§ **What is required**: Could you find every line in the entries below that holds the word "yang" and copy it?

§ **Task data**:
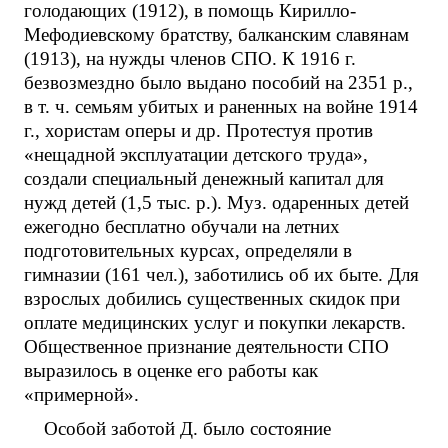
голодающих (1912), в помощь Кирилло-
Мефодиевскому братству, балканским славянам
(1913), на нужды членов СПО. К 1916 г.
безвозмездно было выдано пособий на 2351 р.,
в т. ч. семьям убитых и раненных на войне 1914
г., хористам оперы и др. Протестуя против
«нещадной эксплуатации детского труда»,
создали специальный денежный капитал для
нужд детей (1,5 тыс. р.). Муз. одаренных детей
ежегодно бесплатно обучали на летних
подготовительных курсах, определяли в
гимназии (161 чел.), заботились об их быте. Для
взрослых добились существенных скидок при
оплате медицинских услуг и покупки лекарств.
Общественное признание деятельности СПО
выразилось в оценке его работы как
«примерной».
Особой заботой Д. было состояние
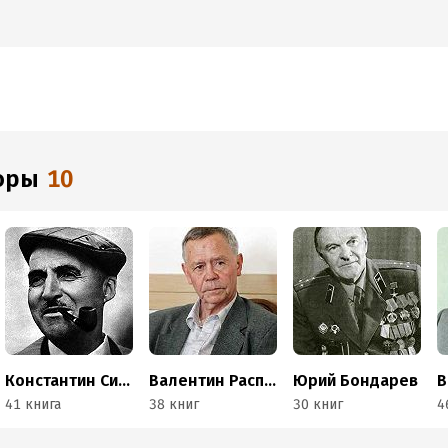
торы
10
Константин Симонов
Валентин Распутин
Юрий Бондарев
В
41 книга
38 книг
30 книг
4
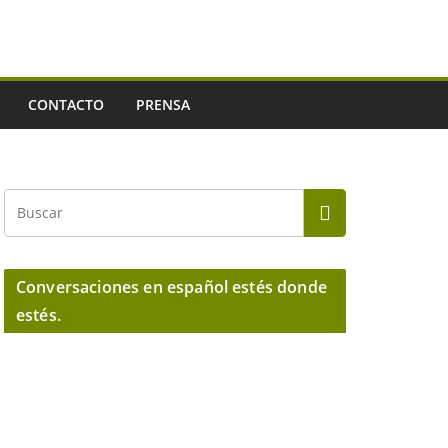
CONTACTO
PRENSA
Conversaciones en español estés donde
estés.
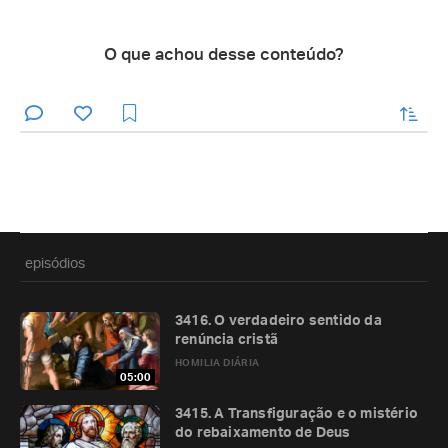
O que achou desse conteúdo?
enviar
episódios
3416. O verdadeiro sentido da
renúncia cristã
HOMILIA DIÁRIA
05:00
3415. A Transfiguração e o mistério
do rebaixamento de Deus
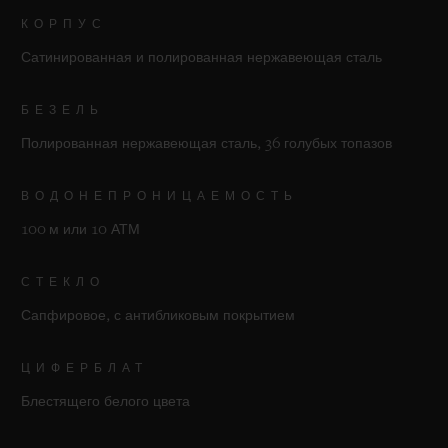
КОРПУС
Сатинированная и полированная нержавеющая сталь
БЕЗЕЛЬ
Полированная нержавеющая сталь, 36 голубых топазов
ВОДОНЕПРОНИЦАЕМОСТЬ
100 м или 10 АТМ
СТЕКЛО
Сапфировое, с антибликовым покрытием
ЦИФЕРБЛАТ
Блестящего белого цвета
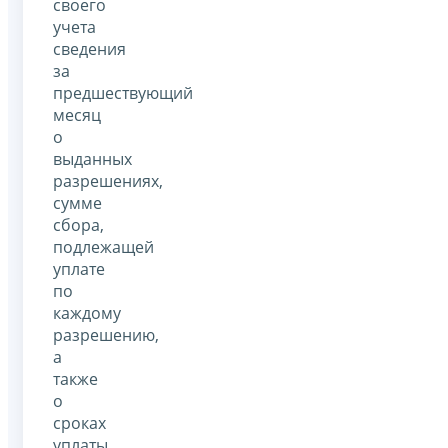
своего
учета
сведения
за
предшествующий
месяц
о
выданных
разрешениях,
сумме
сбора,
подлежащей
уплате
по
каждому
разрешению,
а
также
о
сроках
уплаты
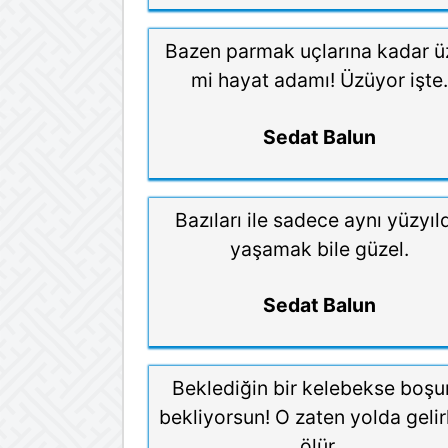
Bazen parmak uçlarına kadar ü
mi hayat adamı! Üzüyor işte.
Sedat Balun
Bazıları ile sadece aynı yüzyıl
yaşamak bile güzel.
Sedat Balun
Beklediğin bir kelebekse boşu
bekliyorsun! O zaten yolda geli
ölür.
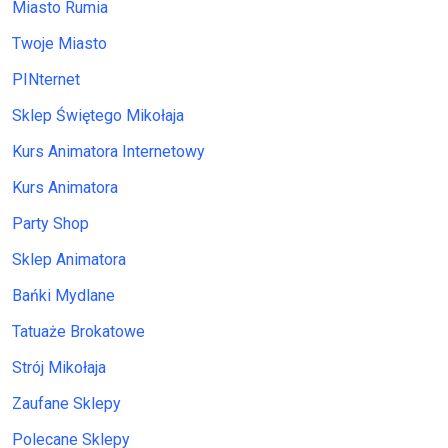
Miasto Rumia
Twoje Miasto
PINternet
Sklep Świętego Mikołaja
Kurs Animatora Internetowy
Kurs Animatora
Party Shop
Sklep Animatora
Bańki Mydlane
Tatuaże Brokatowe
Strój Mikołaja
Zaufane Sklepy
Polecane Sklepy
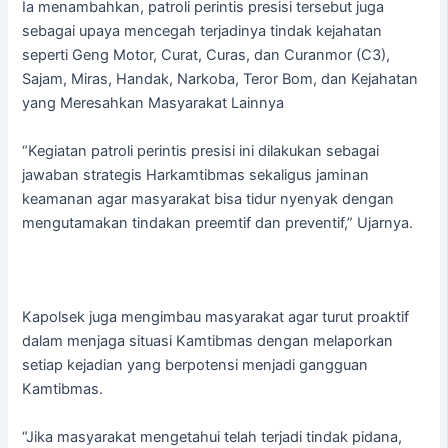
Ia menambahkan, patroli perintis presisi tersebut juga
sebagai upaya mencegah terjadinya tindak kejahatan
seperti Geng Motor, Curat, Curas, dan Curanmor (C3),
Sajam, Miras, Handak, Narkoba, Teror Bom, dan Kejahatan
yang Meresahkan Masyarakat Lainnya
“Kegiatan patroli perintis presisi ini dilakukan sebagai
jawaban strategis Harkamtibmas sekaligus jaminan
keamanan agar masyarakat bisa tidur nyenyak dengan
mengutamakan tindakan preemtif dan preventif,” Ujarnya.
Kapolsek juga mengimbau masyarakat agar turut proaktif
dalam menjaga situasi Kamtibmas dengan melaporkan
setiap kejadian yang berpotensi menjadi gangguan
Kamtibmas.
“Jika masyarakat mengetahui telah terjadi tindak pidana,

§ **Response**:
yang Meresahkan Masyarakat Lainnya
setiap kejadian yang berpotensi menjadi gangguan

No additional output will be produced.